What Nair-Collins fails to acknowledge is that by focusing on the information about organ transplantation that policy-makers, doctors, clerks at the DMV, and all those involved in getting consent from potential organ donors, he is only looking at one piece of the puzzle. Those who have family members who are brain dead have direct access to evidence about what brain death means. They can see for themselves that, with assistance from modern technology, brain dead individuals are warm to the touch, have hearts that beat, lungs that inflate, and in some cases, even have bodies capable of passing through puberty or gestating growing fetuses. No matter what family members are told about brain death, they have the ability to perceive with their own senses the difference between brain death and the conventional image of a dead person as a lifeless corpse. Many members of the public may also be able to see that although brain dead individuals are not actually dead, they are “as good as dead” for the purposes of organ transplantation.As I mentioned in my last post, with Kenny Kasper and Frank Miller, I am currently engaged in a project exploring the empirical literature on brain death. Members of the public demonstrate a great deal of confusion about brain death. For instance, one survey showed that substantial proportions of people believe that brain dead individuals can hear, which is obviously untrue. Moreover, studies show that caretakers sometimes understand that their loved ones are dead on an intellectual level, but not on an emotional one. This suggests that when confronted with a brain dead individual who does not look like a corpse, family members may intuitively distinguish brain death from a more traditional and biological conception of death.

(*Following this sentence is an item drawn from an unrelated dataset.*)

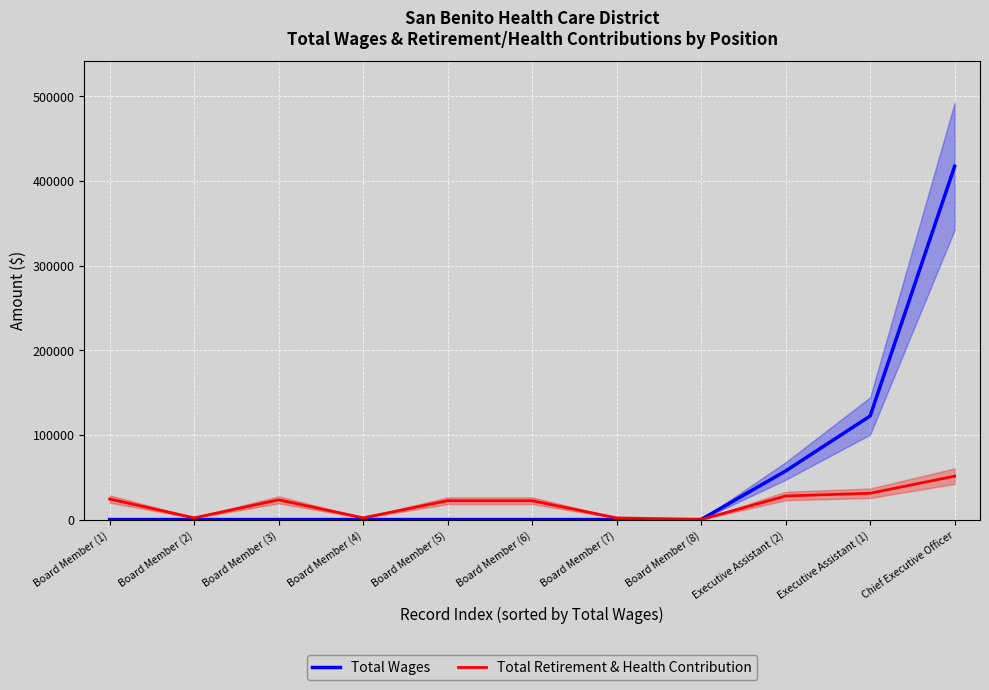

List the labels in order of Total Retirement & Health Contribution value, smallest first.

Board Member (8), Board Member (7), Board Member (2), Board Member (4), Board Member (5), Board Member (6), Board Member (3), Board Member (1), Executive Assistant (2), Executive Assistant (1), Chief Executive Officer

Consider media reports from the cases of Susan Torres, a pregnant woman who experienced brain death but was maintained on a ventilator and continued to gestate her fetus. Her brother-in-law described the situation poignantly: “We know that by some legal standards she’s considered dead already, but we don’t believe it. All you have to do is spend any time in the room with Susan, her doctors, her family or [her husband]. She’s the strongest person in that room.” Newspaper headlines about that case and other brain dead pregnant women often state that a woman who is brain dead is being “kept alive” to try and save the fetus—which would seem bizarre if everyone accepted the dominant legal and medical view that brain death is the same as death. How can a person who is already dead be kept alive?

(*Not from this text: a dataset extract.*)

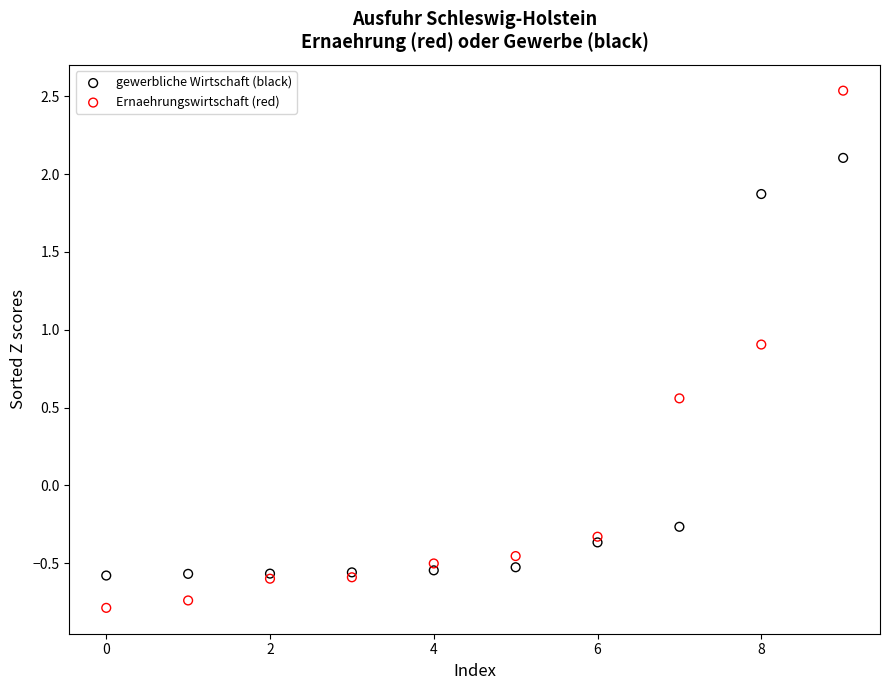

In the gewerbliche Wirtschaft (black) series, what Y value is closest to 0?

-0.3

Anecdotal evidence like this suggests we cannot assume, as Nair-Collins does, that when families are asked to consent for their loved ones to donate organs after brain death, their consent is invalid because they are not told the truth about brain death. It is at least possible that people can give valid consent even in cases of defective disclosure of the facts. We might of course think that the people responsible for defective disclosure are doing something wrong, but we cannot assume that the person asked to give informed consent was misled. Instead, we need data to determine what people believe when they are told that brain death is biological death, but can see for themselves that the two states are different in many ways, and perhaps that they are similar in the ways that matter for deciding when it would be acceptable to stop therapy and permit organ donation.
Citations:
Siminoff LA, Burant C, Youngner SJ. Death and organ procurement: public beliefs and attitudes. Soc Sci Med. 2004 Dec;59(11):2325-34.
Long T, Sque M, Addington-Hall J. Conflict rationalisation: how family members cope with a diagnosis of brain stem death. Soc Sci Med. 2008 Jul;67(2):253-61.
Siminoff LA, Mercer MB, Arnold R. Families’ understanding of brain death. Prog Transplant. 2003 Sep;13(3):218-24.